Defaults May Beat Great Depression
Bloomberg
By Bryan Keogh
December 3, 2008

Dec. 3 (Bloomberg) -- Yields on speculative-grade bonds imply a U.S. default rate of 21 percent, higher than the record set during the Great Depression in 1933, according to John Lonski, chief economist at Moody’s Investors Service.

The extra yield investors demand to own U.S. high-yield bonds was 19.19 percentage points on Dec. 1, according to Moody’s. Assuming a 20 percent recovery rate, the spread implies a default rate of 20.9 percent, Lonski said yesterday in a market commentary. That compares with a rate of 11 percent in January 2001, 12.1 percent in June 1991 and 15.4 percent in 1933.

Defaults and bankruptcies are accelerating as financing options for high-yield companies dwindle amid the longest U.S. economic recession in at least 26 years. The U.S. default rate rose to 3.3 percent in October, according to Moody’s, which forecasts the rate to increase to 4.9 percent in December and 11.2 percent by November 2009.

“The default rate is going to start rising quickly, soon enough it’s going to be breaking above 10 percent,” Lonski said in an interview. “Lack of access to financial capital is a very big problem for high-yield bonds.”

Hawaiian Telcom Communications Inc., a provider of local and long-distance telephone service, and Pilgrim’s Pride Corp., the largest U.S. chicken producer, sought bankruptcy protection on Dec. 1, as they struggled with too much debt taken on before the credit crisis.

Trump Entertainment

Trump Entertainment Resorts Inc., the casino company founded by Donald Trump, had its ratings cut by Moody’s on Dec. 1 after announcing last week it would forgo a $53 million interest payment to conserve cash.
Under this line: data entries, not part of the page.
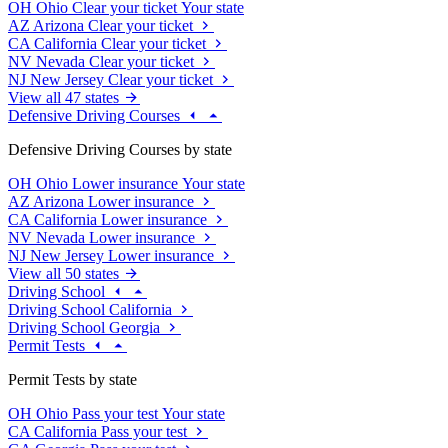
OH
Ohio
Clear your ticket
Your state
AZ
Arizona
Clear your ticket
CA
California
Clear your ticket
NV
Nevada
Clear your ticket
NJ
New Jersey
Clear your ticket
View all 47 states
Defensive Driving Courses
Defensive Driving Courses by state
OH
Ohio
Lower insurance
Your state
AZ
Arizona
Lower insurance
CA
California
Lower insurance
NV
Nevada
Lower insurance
NJ
New Jersey
Lower insurance
View all 50 states
Driving School
Driving School California
Driving School Georgia
Permit Tests
Permit Tests by state
OH
Ohio
Pass your test
Your state
CA
California
Pass your test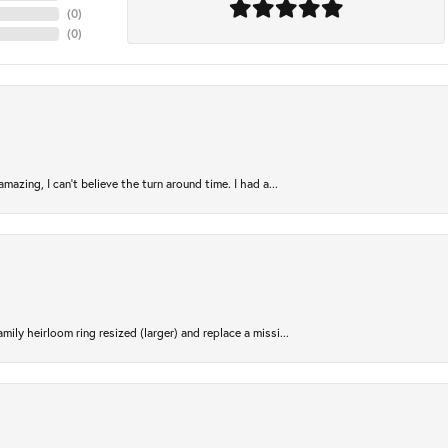
(
0
)
(
0
)
azing, I can’t believe the turn around time. I had a...
ily heirloom ring resized (larger) and replace a missi...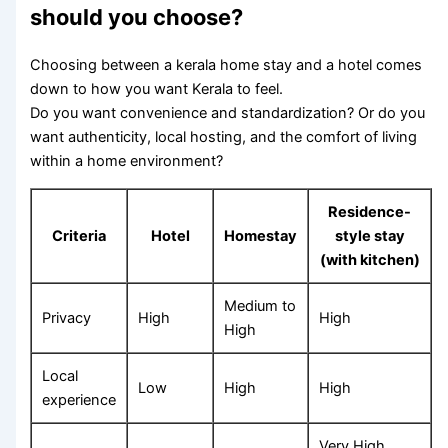
should you choose?
Choosing between a kerala home stay and a hotel comes
down to how you want Kerala to feel.
Do you want convenience and standardization? Or do you
want authenticity, local hosting, and the comfort of living
within a home environment?
Residence-
Criteria
Hotel
Homestay
style stay
(with kitchen)
Medium to
Privacy
High
High
High
Local
Low
High
High
experience
Very High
Moody’s lowered its probability of default rating to Ca from Caa2 and its rating on the company’s senior secured notes due 2015 to Ca from Caa2, with a negative outlook, suggesting the company is more likely to default.

The National Bureau of Economic Research, the panel that dates American business expansion, on Dec. 1 confirmed that the U.S. economy has been in a recession for 12 months, making it the longest since 1982. The economy shrank at a 0.5 percent pace in the third quarter after expanding 2.8 percent in the previous three months. Economists expect a 2.2 percent contraction in gross domestic product for the fourth quarter, the average estimate from a Bloomberg survey.

Three companies have sold $2.7 billion of high-yield bonds this quarter, compared with $30 billion in the same period a year ago, according to data compiled by Bloomberg. Leveraged loans arranged this year total $301 billion, down more than a third from last year, Bloomberg data show.

“There’s a lot of forced selling of high-yield bonds by hedge funds owing to the need to de-lever as well as by mutual funds in response to redemptions,” Lonski said. “You’re looking at a market where the sellers well outnumber the buyers and the reluctance on the part of buyers makes sense if only because a bottom for economic activity is not yet in sight.”

High-yield, high-risk bonds are rated below Baa3 by Moody’s and BBB- by Standard & Poor’s.